* _What the exercise asks_
An exact copy of every entry is the answer here, with no pictures.

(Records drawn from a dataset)
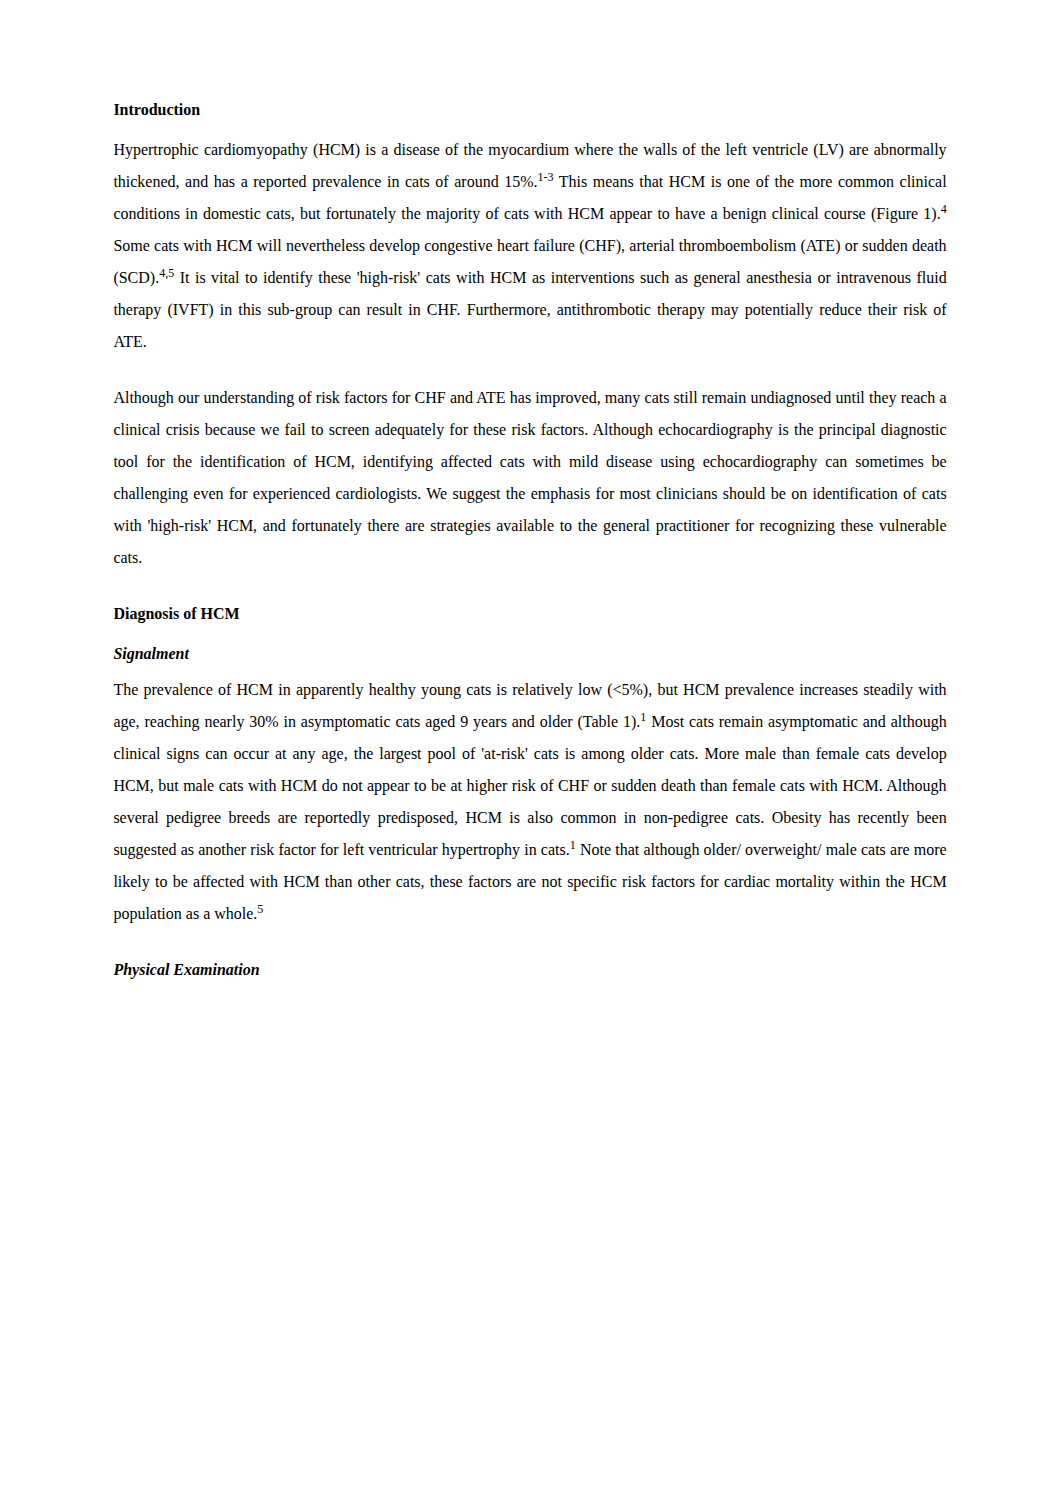Introduction
Hypertrophic cardiomyopathy (HCM) is a disease of the myocardium where the walls of the left ventricle (LV) are abnormally thickened, and has a reported prevalence in cats of around 15%.1-3 This means that HCM is one of the more common clinical conditions in domestic cats, but fortunately the majority of cats with HCM appear to have a benign clinical course (Figure 1).4 Some cats with HCM will nevertheless develop congestive heart failure (CHF), arterial thromboembolism (ATE) or sudden death (SCD).4,5 It is vital to identify these 'high-risk' cats with HCM as interventions such as general anesthesia or intravenous fluid therapy (IVFT) in this sub-group can result in CHF. Furthermore, antithrombotic therapy may potentially reduce their risk of ATE.
Although our understanding of risk factors for CHF and ATE has improved, many cats still remain undiagnosed until they reach a clinical crisis because we fail to screen adequately for these risk factors. Although echocardiography is the principal diagnostic tool for the identification of HCM, identifying affected cats with mild disease using echocardiography can sometimes be challenging even for experienced cardiologists. We suggest the emphasis for most clinicians should be on identification of cats with 'high-risk' HCM, and fortunately there are strategies available to the general practitioner for recognizing these vulnerable cats.
Diagnosis of HCM
Signalment
The prevalence of HCM in apparently healthy young cats is relatively low (<5%), but HCM prevalence increases steadily with age, reaching nearly 30% in asymptomatic cats aged 9 years and older (Table 1).1 Most cats remain asymptomatic and although clinical signs can occur at any age, the largest pool of 'at-risk' cats is among older cats. More male than female cats develop HCM, but male cats with HCM do not appear to be at higher risk of CHF or sudden death than female cats with HCM. Although several pedigree breeds are reportedly predisposed, HCM is also common in non-pedigree cats. Obesity has recently been suggested as another risk factor for left ventricular hypertrophy in cats.1 Note that although older/ overweight/ male cats are more likely to be affected with HCM than other cats, these factors are not specific risk factors for cardiac mortality within the HCM population as a whole.5
Physical Examination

* _Response below_
Introduction
Hypertrophic cardiomyopathy (HCM) is a disease of the myocardium where the walls of the left ventricle (LV) are abnormally thickened, and has a reported prevalence in cats of around 15%.1-3 This means that HCM is one of the more common clinical conditions in domestic cats, but fortunately the majority of cats with HCM appear to have a benign clinical course (Figure 1).4 Some cats with HCM will nevertheless develop congestive heart failure (CHF), arterial thromboembolism (ATE) or sudden death (SCD).4,5 It is vital to identify these 'high-risk' cats with HCM as interventions such as general anesthesia or intravenous fluid therapy (IVFT) in this sub-group can result in CHF. Furthermore, antithrombotic therapy may potentially reduce their risk of ATE.
Although our understanding of risk factors for CHF and ATE has improved, many cats still remain undiagnosed until they reach a clinical crisis because we fail to screen adequately for these risk factors. Although echocardiography is the principal diagnostic tool for the identification of HCM, identifying affected cats with mild disease using echocardiography can sometimes be challenging even for experienced cardiologists. We suggest the emphasis for most clinicians should be on identification of cats with 'high-risk' HCM, and fortunately there are strategies available to the general practitioner for recognizing these vulnerable cats.
Diagnosis of HCM
Signalment
The prevalence of HCM in apparently healthy young cats is relatively low (<5%), but HCM prevalence increases steadily with age, reaching nearly 30% in asymptomatic cats aged 9 years and older (Table 1).1 Most cats remain asymptomatic and although clinical signs can occur at any age, the largest pool of 'at-risk' cats is among older cats. More male than female cats develop HCM, but male cats with HCM do not appear to be at higher risk of CHF or sudden death than female cats with HCM. Although several pedigree breeds are reportedly predisposed, HCM is also common in non-pedigree cats. Obesity has recently been suggested as another risk factor for left ventricular hypertrophy in cats.1 Note that although older/ overweight/ male cats are more likely to be affected with HCM than other cats, these factors are not specific risk factors for cardiac mortality within the HCM population as a whole.5
Physical Examination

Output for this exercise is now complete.